[[ MATERIAL SUPPLIED, beginning ]]

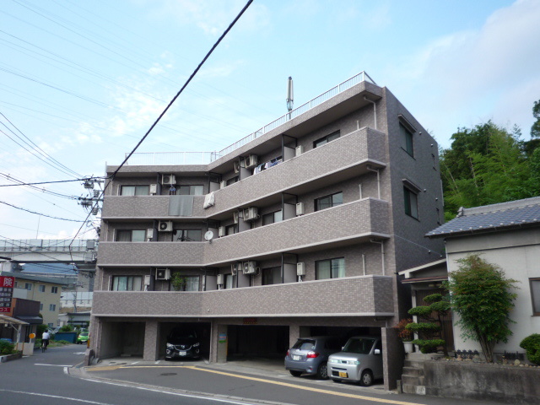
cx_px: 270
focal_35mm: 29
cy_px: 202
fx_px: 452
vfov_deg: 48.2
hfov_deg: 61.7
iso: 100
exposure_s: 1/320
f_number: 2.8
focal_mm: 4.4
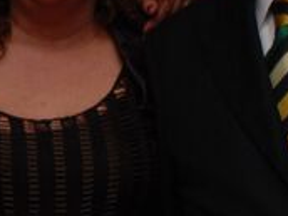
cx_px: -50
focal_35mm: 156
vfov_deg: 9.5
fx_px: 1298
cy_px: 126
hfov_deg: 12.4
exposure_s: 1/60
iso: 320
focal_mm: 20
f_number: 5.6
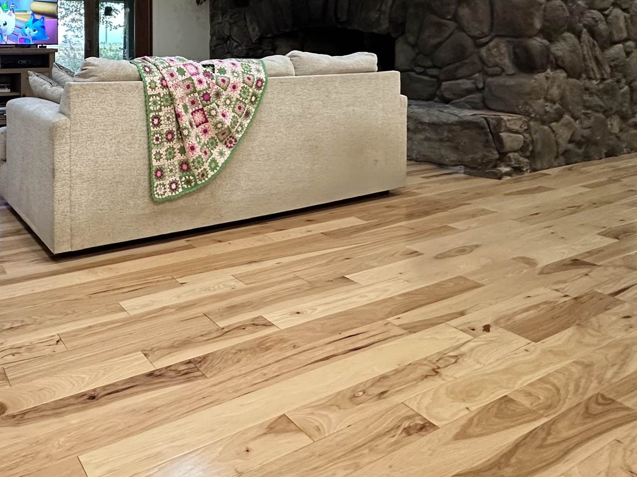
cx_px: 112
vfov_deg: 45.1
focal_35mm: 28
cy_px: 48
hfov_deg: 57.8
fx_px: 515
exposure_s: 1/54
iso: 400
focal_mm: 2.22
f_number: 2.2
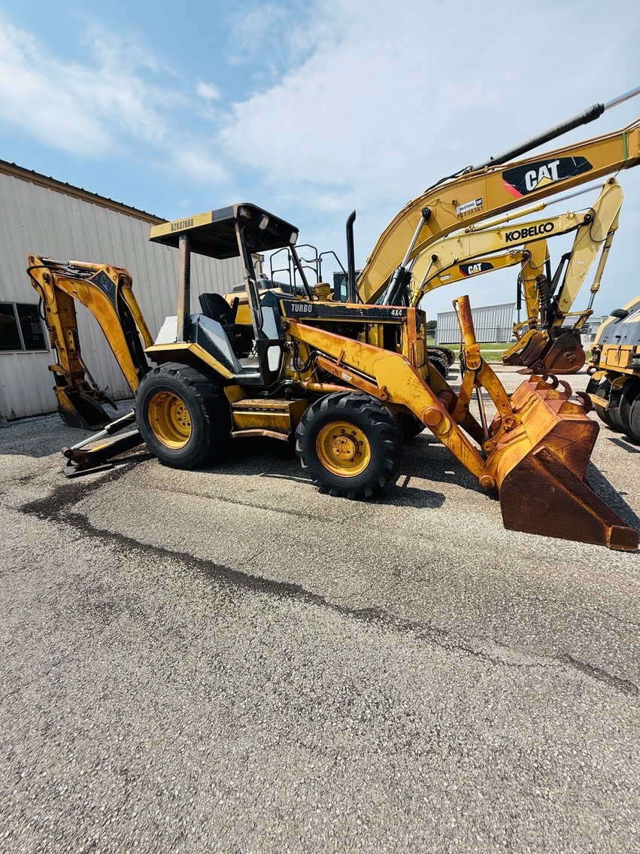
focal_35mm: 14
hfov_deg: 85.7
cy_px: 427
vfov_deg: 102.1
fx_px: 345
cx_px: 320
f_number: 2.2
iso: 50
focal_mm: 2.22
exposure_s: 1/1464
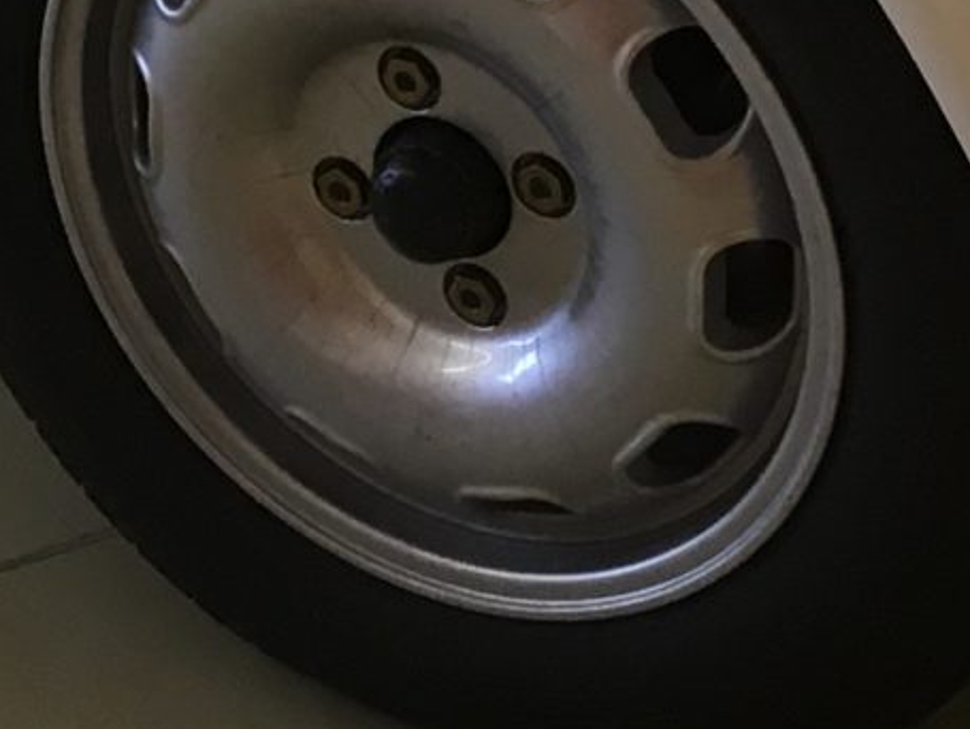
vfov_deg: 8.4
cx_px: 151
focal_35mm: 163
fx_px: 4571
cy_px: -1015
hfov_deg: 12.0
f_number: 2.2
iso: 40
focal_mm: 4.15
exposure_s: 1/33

[[ MATERIAL SUPPLIED, end ]]
[[ MATERIAL SUPPLIED, beginning ]]

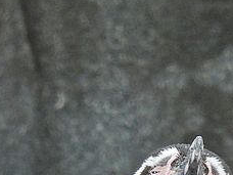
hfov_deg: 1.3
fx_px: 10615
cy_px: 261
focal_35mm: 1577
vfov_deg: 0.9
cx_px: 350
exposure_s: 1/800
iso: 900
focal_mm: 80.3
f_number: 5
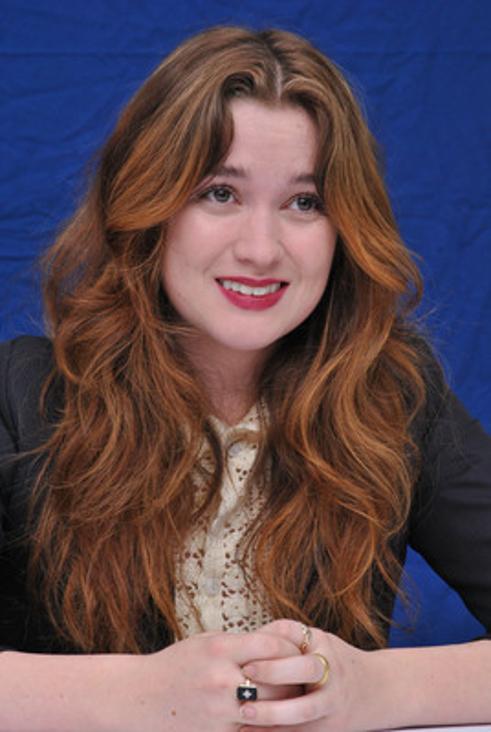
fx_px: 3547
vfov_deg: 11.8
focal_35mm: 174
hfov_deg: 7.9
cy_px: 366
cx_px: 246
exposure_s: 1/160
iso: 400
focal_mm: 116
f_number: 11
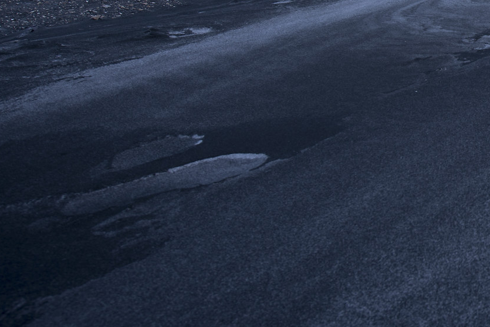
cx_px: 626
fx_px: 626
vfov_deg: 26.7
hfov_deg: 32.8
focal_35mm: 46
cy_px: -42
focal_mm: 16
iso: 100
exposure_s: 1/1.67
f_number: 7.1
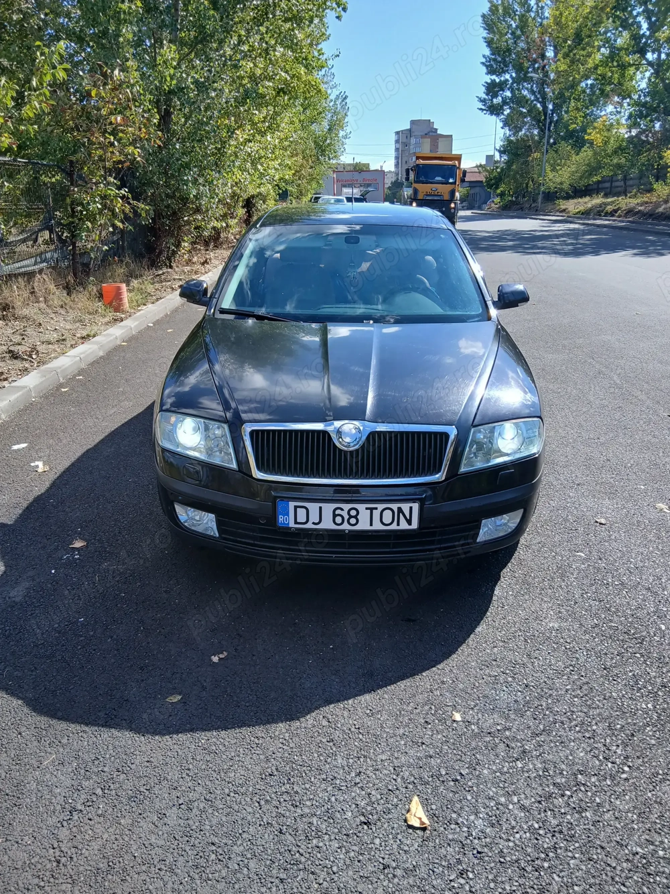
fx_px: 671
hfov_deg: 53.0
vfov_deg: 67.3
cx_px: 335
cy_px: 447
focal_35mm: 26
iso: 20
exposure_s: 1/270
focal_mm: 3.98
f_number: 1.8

[[ MATERIAL SUPPLIED, end ]]
[[ MATERIAL SUPPLIED, beginning ]]

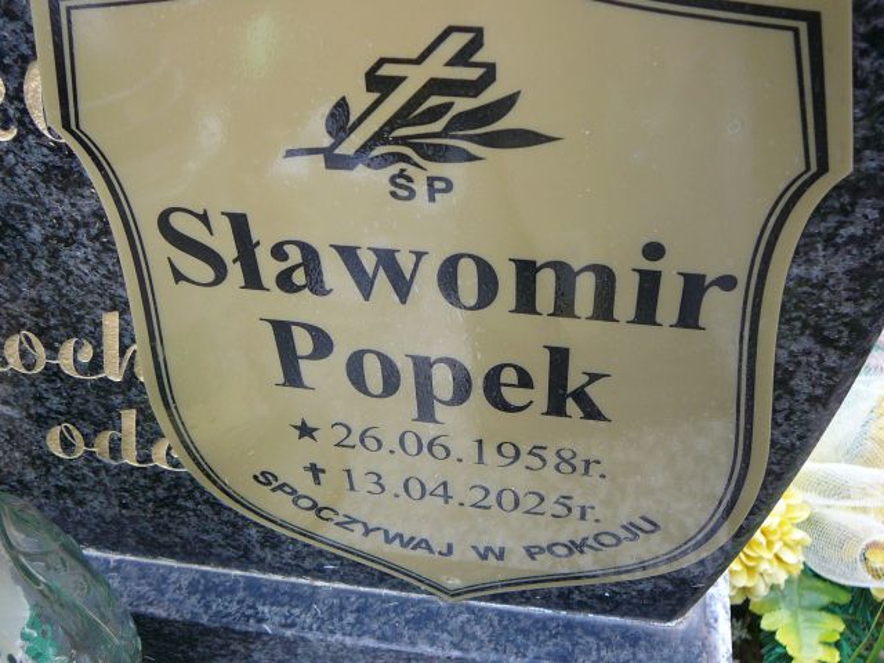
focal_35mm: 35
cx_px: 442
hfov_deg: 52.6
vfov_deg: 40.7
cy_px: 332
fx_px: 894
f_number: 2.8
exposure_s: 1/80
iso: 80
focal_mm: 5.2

[[ MATERIAL SUPPLIED, end ]]

**TASK PROMPT**
Output exactly those lines of the data above that run from the line with "hfov_deg: 85.7" up to and including the line with "exposure_s: 1/33". No pictures go in.

**PROBLEM SOLUTION**
hfov_deg: 85.7
cy_px: 427
vfov_deg: 102.1
fx_px: 345
cx_px: 320
f_number: 2.2
iso: 50
focal_mm: 2.22
exposure_s: 1/1464
vfov_deg: 8.4
cx_px: 151
focal_35mm: 163
fx_px: 4571
cy_px: -1015
hfov_deg: 12.0
f_number: 2.2
iso: 40
focal_mm: 4.15
exposure_s: 1/33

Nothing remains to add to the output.